• Brano:
-----

9. I, Tonya (Craig Gillespie)I, Tonya non è il solito biopic patinato con l'aria di un film TV, è un film diretto in maniera magistrale. Un esempio di cinema scorretto, cattivo e acido, ma vibrante e pieno di vita: rabbioso e magnetico. Margot Robbie, letteralmente divina, si conferma una delle attrici più belle e versatili della sua generazione.
8. Un affare di famiglia (Kore-eda Hirokazu)È un film tenero, commovente, molto poetico, certo, costruito attraverso occhiate e piccoli gesti (uno sguardo registico e autoriale mutuato da, come hanno già detto tutti, Ozu e Naruse), ma anche molto duro, ambiguo. Kore-eda mette in scena un dramma complesso, stratificato e ricco di sfumature, di dubbi. Alla commozione, sul finale -come conclusione aperta di questa parabola famigliare- cede il passo una pletora di domande, di interrogativi.La storia di Shopfilters è la storia stessa del significato di famiglia. Una riflessione sulla natura, labile e mutevole, dei legami.
7. L'ora più buia (Joe Wright)Joe Wright (Espiazione, Anna Karenina) si conferma con L’ora Più Buia un regista dal talento eccezionale: dirige con una classe e una forza senza eguali, dando vita a una vicenda tanto scura quanto romantica -anche nelle invenzioni narrative; quella della metropolitana ad esempio, tanto surreale quanto funzionale- mettendo al centro degli eventi la potenza del linguaggio.
6. The other side of the wind (Orson Welles)La sequenza dell’orgia nel bagno di un locale è stata montata in sei mesi, quella di sesso in macchina sotto la pioggia battente con Bob Random e Oja invece è stata filmata nell’arco di tre anni. Welles ha girato, montato e rimontato all’infinito una pellicola che restituisce una passione e una vitalità inedita alla maggior parte dei nuovi registi delle ultime generazioni. Uno dei film più sensazionali del 2018 è quello di un regista morto 33 anni fa.
5. Cold War (Paweł Pawlikowski)Cold War con un’apparente sobrietà riesce a mettere in scena una storia d’amore di rara bellezza, in perfetto equilibrio tra “ragione & sentimento”, con punte di lirismo eco della poetica di Tarkovskij; riesce a essere un omaggio a una quantità di mondi scomparsi e seminali senza esserne schiavo, senza essere citazionista o servo dei maestri e della nostalgia. Tra le tante cose, Cold War è un capolavoro.

-----

• Voci:

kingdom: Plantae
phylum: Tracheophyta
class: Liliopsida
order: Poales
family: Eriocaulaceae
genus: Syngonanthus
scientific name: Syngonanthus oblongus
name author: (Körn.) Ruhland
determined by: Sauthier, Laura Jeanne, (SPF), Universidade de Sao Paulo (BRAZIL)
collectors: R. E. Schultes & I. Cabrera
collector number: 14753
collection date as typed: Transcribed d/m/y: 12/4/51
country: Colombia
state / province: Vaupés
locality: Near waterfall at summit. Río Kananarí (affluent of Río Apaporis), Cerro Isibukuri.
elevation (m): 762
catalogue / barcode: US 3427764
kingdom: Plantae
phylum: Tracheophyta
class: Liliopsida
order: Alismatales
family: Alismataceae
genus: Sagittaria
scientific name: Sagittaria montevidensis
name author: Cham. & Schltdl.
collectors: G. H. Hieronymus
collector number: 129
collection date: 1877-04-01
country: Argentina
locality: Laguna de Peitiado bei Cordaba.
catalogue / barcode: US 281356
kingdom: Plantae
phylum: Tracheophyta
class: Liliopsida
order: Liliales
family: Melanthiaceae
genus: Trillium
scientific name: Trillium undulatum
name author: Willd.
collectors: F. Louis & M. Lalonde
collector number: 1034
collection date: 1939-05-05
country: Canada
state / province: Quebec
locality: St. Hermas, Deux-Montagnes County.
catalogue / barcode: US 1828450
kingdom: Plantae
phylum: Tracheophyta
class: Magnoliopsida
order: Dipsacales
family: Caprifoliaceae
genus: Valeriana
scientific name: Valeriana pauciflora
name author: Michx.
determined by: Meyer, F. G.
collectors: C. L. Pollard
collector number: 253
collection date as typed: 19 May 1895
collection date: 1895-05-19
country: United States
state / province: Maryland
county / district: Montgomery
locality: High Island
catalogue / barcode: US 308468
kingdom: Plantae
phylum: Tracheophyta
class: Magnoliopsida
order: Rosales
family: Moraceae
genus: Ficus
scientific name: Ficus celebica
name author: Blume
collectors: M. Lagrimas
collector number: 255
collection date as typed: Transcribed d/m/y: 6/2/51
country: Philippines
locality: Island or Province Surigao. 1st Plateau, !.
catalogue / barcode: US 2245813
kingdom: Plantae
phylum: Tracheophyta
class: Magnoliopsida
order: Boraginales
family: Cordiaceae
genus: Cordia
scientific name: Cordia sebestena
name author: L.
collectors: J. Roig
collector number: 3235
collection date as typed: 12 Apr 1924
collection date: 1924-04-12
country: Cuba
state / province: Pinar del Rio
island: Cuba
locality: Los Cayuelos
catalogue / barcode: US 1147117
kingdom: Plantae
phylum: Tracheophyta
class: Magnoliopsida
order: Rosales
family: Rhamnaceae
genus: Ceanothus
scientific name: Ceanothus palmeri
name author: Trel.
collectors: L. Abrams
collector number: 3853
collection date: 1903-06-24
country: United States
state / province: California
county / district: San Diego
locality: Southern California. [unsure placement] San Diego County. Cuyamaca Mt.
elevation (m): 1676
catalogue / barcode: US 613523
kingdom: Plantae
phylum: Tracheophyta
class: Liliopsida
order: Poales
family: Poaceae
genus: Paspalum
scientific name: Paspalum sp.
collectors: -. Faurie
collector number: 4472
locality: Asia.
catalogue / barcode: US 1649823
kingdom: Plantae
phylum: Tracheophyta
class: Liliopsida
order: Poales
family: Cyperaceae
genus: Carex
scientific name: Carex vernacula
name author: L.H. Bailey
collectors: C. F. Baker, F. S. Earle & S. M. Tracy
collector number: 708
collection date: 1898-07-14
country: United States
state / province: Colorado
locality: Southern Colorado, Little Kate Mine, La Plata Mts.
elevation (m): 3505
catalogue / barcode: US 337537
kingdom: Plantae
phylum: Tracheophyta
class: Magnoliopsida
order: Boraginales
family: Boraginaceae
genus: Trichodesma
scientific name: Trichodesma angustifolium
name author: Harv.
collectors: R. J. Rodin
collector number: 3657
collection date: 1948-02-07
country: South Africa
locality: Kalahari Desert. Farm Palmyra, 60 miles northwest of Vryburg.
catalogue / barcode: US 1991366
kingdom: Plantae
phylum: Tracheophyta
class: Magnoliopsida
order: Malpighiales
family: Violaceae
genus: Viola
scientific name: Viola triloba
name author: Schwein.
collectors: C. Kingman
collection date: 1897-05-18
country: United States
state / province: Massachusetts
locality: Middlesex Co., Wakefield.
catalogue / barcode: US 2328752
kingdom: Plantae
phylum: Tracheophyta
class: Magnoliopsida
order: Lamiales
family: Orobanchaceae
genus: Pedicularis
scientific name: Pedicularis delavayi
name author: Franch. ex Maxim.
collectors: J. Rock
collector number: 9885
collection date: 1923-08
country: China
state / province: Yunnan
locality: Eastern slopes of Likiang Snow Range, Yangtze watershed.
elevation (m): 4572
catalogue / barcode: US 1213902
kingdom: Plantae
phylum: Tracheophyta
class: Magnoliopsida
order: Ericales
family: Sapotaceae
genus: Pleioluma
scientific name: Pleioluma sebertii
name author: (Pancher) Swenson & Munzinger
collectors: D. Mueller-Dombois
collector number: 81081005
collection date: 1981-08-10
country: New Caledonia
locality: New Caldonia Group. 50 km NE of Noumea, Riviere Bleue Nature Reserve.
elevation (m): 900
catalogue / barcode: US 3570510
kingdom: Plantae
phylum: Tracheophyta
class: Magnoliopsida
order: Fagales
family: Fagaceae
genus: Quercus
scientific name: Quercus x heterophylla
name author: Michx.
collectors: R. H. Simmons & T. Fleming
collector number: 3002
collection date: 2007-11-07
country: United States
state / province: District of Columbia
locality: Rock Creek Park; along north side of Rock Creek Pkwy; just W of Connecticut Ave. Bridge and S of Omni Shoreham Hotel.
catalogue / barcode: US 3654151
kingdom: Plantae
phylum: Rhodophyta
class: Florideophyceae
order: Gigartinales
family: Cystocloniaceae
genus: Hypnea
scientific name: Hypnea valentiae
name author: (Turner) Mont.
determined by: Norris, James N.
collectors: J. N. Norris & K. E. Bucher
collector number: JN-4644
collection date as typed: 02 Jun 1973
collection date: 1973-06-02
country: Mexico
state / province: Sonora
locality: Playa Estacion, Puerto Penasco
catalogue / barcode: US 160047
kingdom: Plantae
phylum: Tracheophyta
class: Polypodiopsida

-----

• Consegna 1:
Rispondi alle domande seguenti in base al brano sui film.
(a) In quanto tempo è stata montata la sequenza dell'orgia nel bagno di un locale?
(b) Quali due registi vengono indicati come modello dello sguardo di Kore-eda?
(c) Quale invenzione narrativa di L'ora più buia viene citata come esempio?
• Consegna 2: Trascrivi senza modifiche il passo del brano sui film che comincia con le parole "8. Un affare" e si chiude con "mutevole, dei legami.".

• Risposta completa 1:
(a) In sei mesi.
(b) Ozu e Naruse.
(c) Quella della metropolitana.

• Risposta completa 2:
8. Un affare di famiglia (Kore-eda Hirokazu)È un film tenero, commovente, molto poetico, certo, costruito attraverso occhiate e piccoli gesti (uno sguardo registico e autoriale mutuato da, come hanno già detto tutti, Ozu e Naruse), ma anche molto duro, ambiguo. Kore-eda mette in scena un dramma complesso, stratificato e ricco di sfumature, di dubbi. Alla commozione, sul finale -come conclusione aperta di questa parabola famigliare- cede il passo una pletora di domande, di interrogativi.La storia di Shopfilters è la storia stessa del significato di famiglia. Una riflessione sulla natura, labile e mutevole, dei legami.